Serverless functions

Status: 🟩 COMPLETE Last updated: 2026-06-19 Plain-English tagline: Backend code that doesn’t live on a long-running server — it sleeps until a request arrives, the platform spins it up just-in-time, runs it, and shuts it back down — so you pay (and configure) for executions, not for a server.


In plain English

The traditional backend model is: rent a server, install your code on it, leave it running 24/7. The server consumes electricity, RAM, and CPU even when nobody’s using your app. You pay the same whether your service handles 1 request a day or 1 million.

Serverless functions flip that model. You don’t rent a server. You upload a single function — a chunk of code that handles one specific job — to a platform like Vercel, AWS Lambda, Netlify, or Cloudflare Workers. The platform stores it.

When a request arrives, the platform:

  1. Spins up a runtime (a tiny container or V8 isolate) with your code in it
  2. Runs your function against the request
  3. Returns the response
  4. Either keeps the runtime warm for the next request, or shuts it down after a few seconds of idle

You pay only for the time your function actually ran — measured in milliseconds and the memory it used. When no requests come in, you pay nothing. When 10,000 requests arrive simultaneously, the platform spins up 10,000 instances in parallel and bills you for the actual work done.

The name “serverless” is misleading — there ARE servers. You just don’t see them, don’t manage them, don’t pay for them when idle. The platform abstracts the server away.

For the kinds of webapps George builds, every “API route” in Next.js, every “Vercel function,” every “server action” is a serverless function under the hood. It’s the dominant backend hosting model in 2026.


Why it matters

Three concrete reasons serverless dominates the modern stack:

  1. Cost. A side project with no users costs 5/month VPS that runs 24/7 even when nobody visits.

  2. Scaling is automatic. A traffic spike that would crush a fixed server gets absorbed: the platform spins up more function instances in parallel. You don’t configure auto-scaling; it just happens.

  3. Operations near zero. No OS patches, no security updates to the runtime, no firewall rules, no log rotation. The platform handles all of it. You write code and push.

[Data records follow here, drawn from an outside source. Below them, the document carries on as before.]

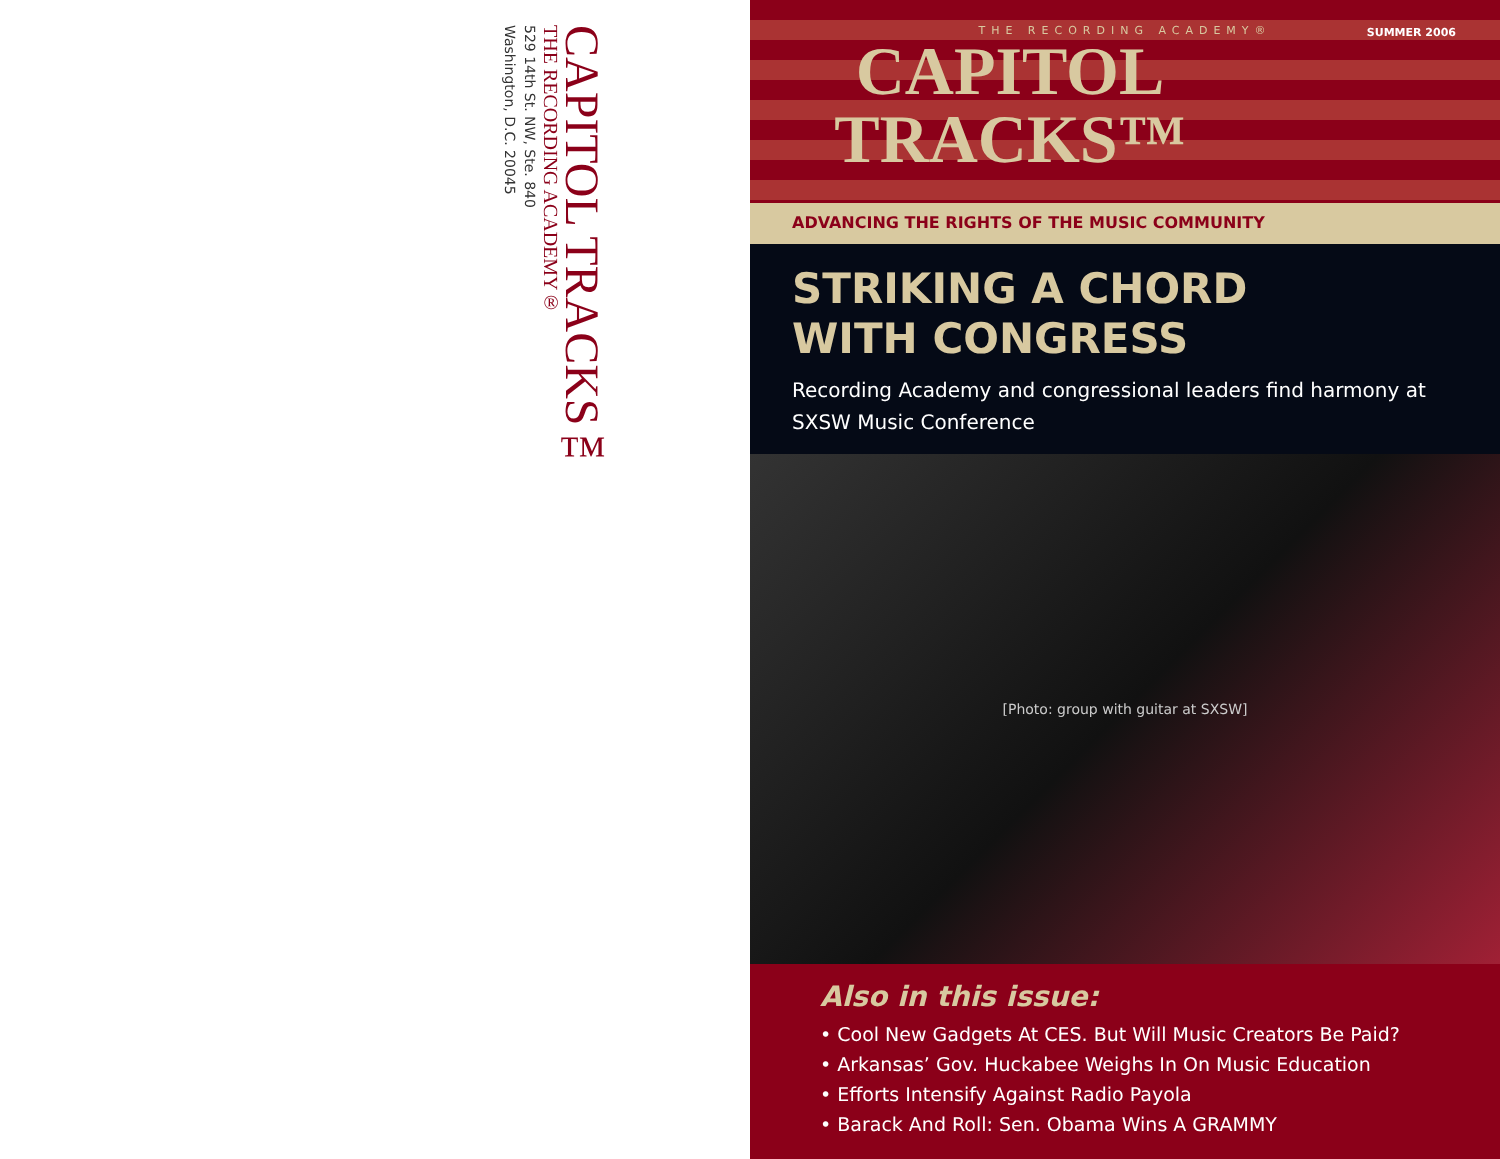CAPITOL TRACKS™
THE RECORDING ACADEMY®
529 14th St. NW, Ste. 840
Washington, D.C. 20045
THE RECORDING ACADEMY®
SUMMER 2006
CAPITOL
TRACKS™
ADVANCING THE RIGHTS OF THE MUSIC COMMUNITY
STRIKING A CHORD
WITH CONGRESS
Recording Academy and congressional leaders find harmony at SXSW Music Conference
[Photo: group with guitar at SXSW]
Also in this issue:
• Cool New Gadgets At CES. But Will Music Creators Be Paid?
• Arkansas’ Gov. Huckabee Weighs In On Music Education
• Efforts Intensify Against Radio Payola
• Barack And Roll: Sen. Obama Wins A GRAMMY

The trade-offs: cold starts, time limits on each invocation, no persistent in-memory state, harder local development, vendor lock-in for some features. For most webapps these are minor; for some workloads they’re showstoppers.


The serverless mental shift

Coming from “I run a server” thinking, serverless requires some mental rewiring:

Server-basedServerless
Process runs foreverProcess exists only during a request
In-memory cache survives across requestsIn-memory cache may not — new instance any time
Open one DB connection at startup, reuse itEach cold instance opens its own connection (use a pooler!)
Background tasks run inside the processBackground tasks need a separate queue/cron
You pay per server-hourYou pay per millisecond of actual execution
You configure CPU/memoryYou configure memory; CPU scales with it
Logs persist on diskLogs stream to a central log system
Crashes mean downtimeCrashes affect one request; next request starts fresh

The biggest mental shift: assume nothing about state between requests. Module-level variables, in-memory caches, file system writes — none of them are reliable. Treat each request like a fresh process (because it might be).

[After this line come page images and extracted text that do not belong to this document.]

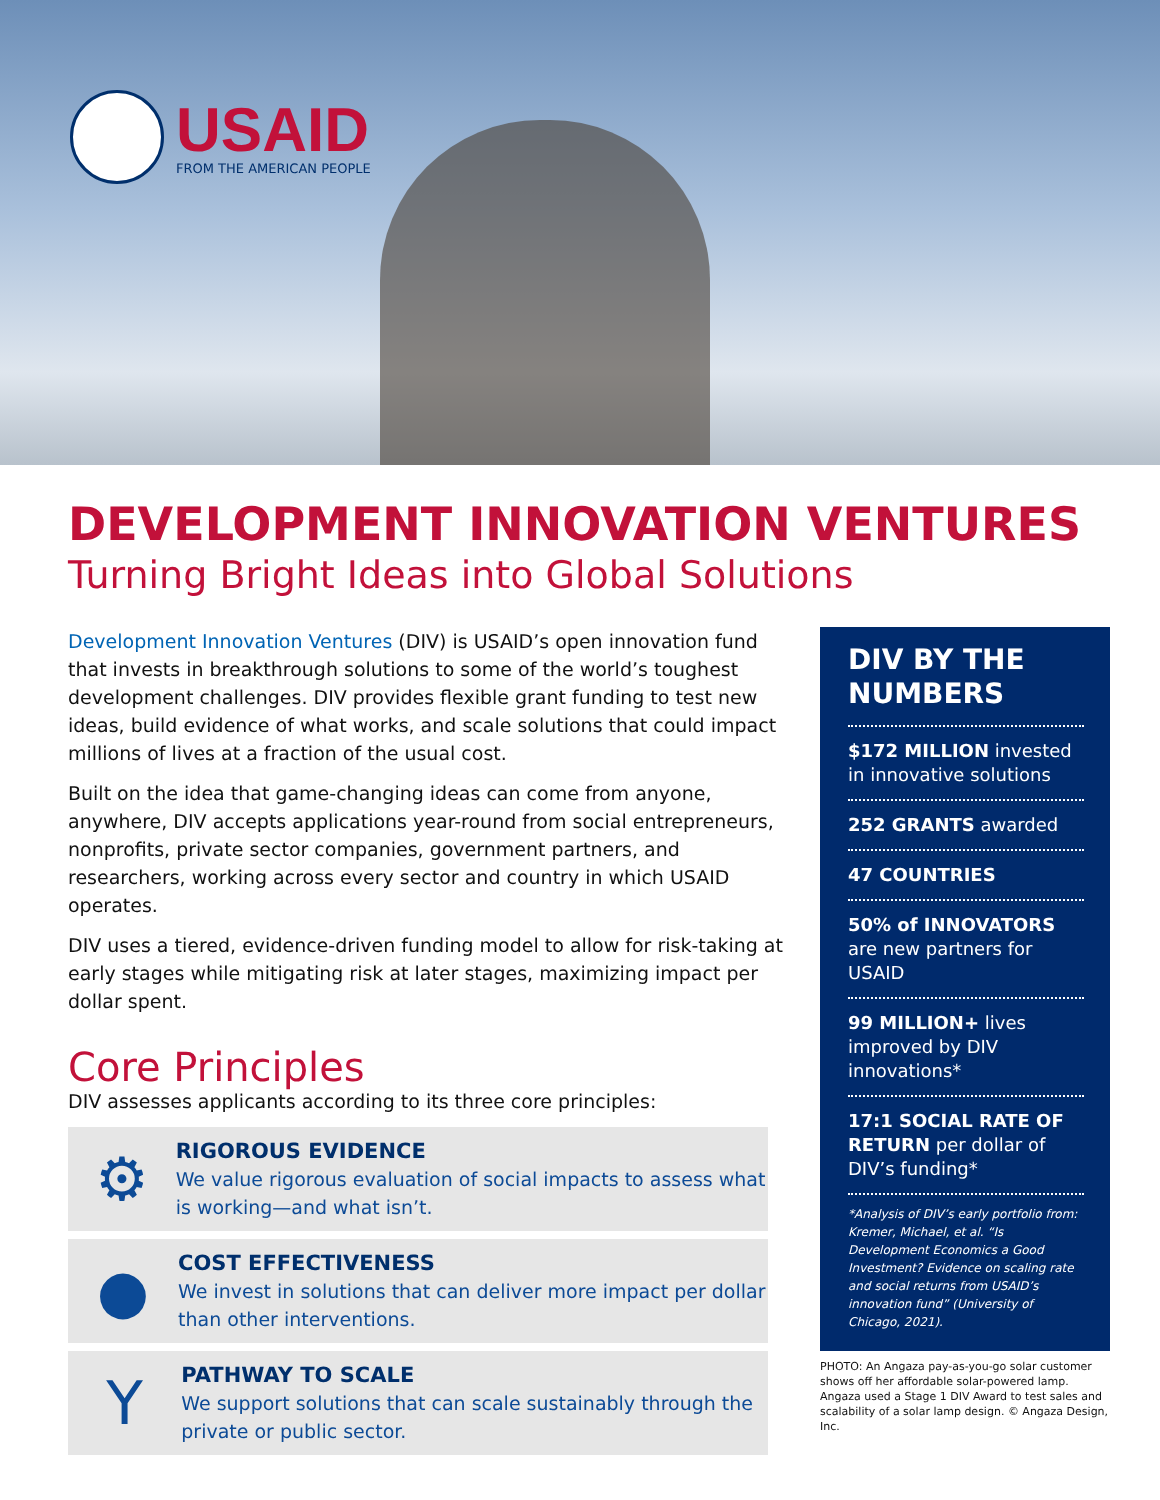USAID
FROM THE AMERICAN PEOPLE
DEVELOPMENT INNOVATION VENTURES
Turning Bright Ideas into Global Solutions
Development Innovation Ventures (DIV) is USAID’s open innovation fund that invests in breakthrough solutions to some of the world’s toughest development challenges. DIV provides flexible grant funding to test new ideas, build evidence of what works, and scale solutions that could impact millions of lives at a fraction of the usual cost.
Built on the idea that game-changing ideas can come from anyone, anywhere, DIV accepts applications year-round from social entrepreneurs, nonprofits, private sector companies, government partners, and researchers, working across every sector and country in which USAID operates.
DIV uses a tiered, evidence-driven funding model to allow for risk-taking at early stages while mitigating risk at later stages, maximizing impact per dollar spent.
Core Principles
DIV assesses applicants according to its three core principles:
⚙
RIGOROUS EVIDENCE
We value rigorous evaluation of social impacts to assess what is working—and what isn’t.
●
COST EFFECTIVENESS
We invest in solutions that can deliver more impact per dollar than other interventions.
Y
PATHWAY TO SCALE
We support solutions that can scale sustainably through the private or public sector.
DIV BY THE NUMBERS
$172 MILLION invested in innovative solutions
252 GRANTS awarded
47 COUNTRIES
50% of INNOVATORS are new partners for USAID
99 MILLION+ lives improved by DIV innovations*
17:1 SOCIAL RATE OF RETURN per dollar of DIV’s funding*
*Analysis of DIV’s early portfolio from: Kremer, Michael, et al. “Is Development Economics a Good Investment? Evidence on scaling rate and social returns from USAID’s innovation fund” (University of Chicago, 2021).
PHOTO: An Angaza pay-as-you-go solar customer shows off her affordable solar-powered lamp. Angaza used a Stage 1 DIV Award to test sales and scalability of a solar lamp design. © Angaza Design, Inc.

A concrete example: a Vercel function

In Next.js’s App Router, a serverless function is just a route.ts file:

// app/api/posts/route.ts
import { NextRequest, NextResponse } from "next/server";
import { z } from "zod";
 
const PostSchema = z.object({
  title: z.string().min(1),
  body: z.string(),
});
 
export async function POST(req: NextRequest) {
  const data = PostSchema.parse(await req.json());
 
  const post = await db.posts.create({
    data: {
      title: data.title,
      body: data.body,
      authorId: req.headers.get("x-user-id"),
    },
  });
 
  return NextResponse.json(post, { status: 201 });
}

You write this file. You git push. Vercel builds it into a serverless function. When POST /api/posts arrives at your domain, Vercel runs this code in an isolated container, returns the response, and is done.

No npm start. No process you manage. No port to bind. The platform handles all of it.


The function lifecycle (cold vs warm starts)

When a request arrives, one of two things happens:

Cold start

No instance of your function is warm. The platform must:

  1. Allocate a container (or isolate)
  2. Load your code + dependencies
  3. Run initialization (top-level imports, DB clients, etc.)
  4. Run your handler

This can add 50ms to 2000ms depending on:

  • Runtime (V8 isolate: ~5ms; Node container: 200–800ms; Python: 500–1500ms; Java: 1000–3000ms)
  • Code size (heavy npm deps slow this)
  • What you do at module scope (loading large files, opening connections)

Warm start

An instance is already loaded. The platform routes the new request to it. Response in single-digit milliseconds (plus your actual work).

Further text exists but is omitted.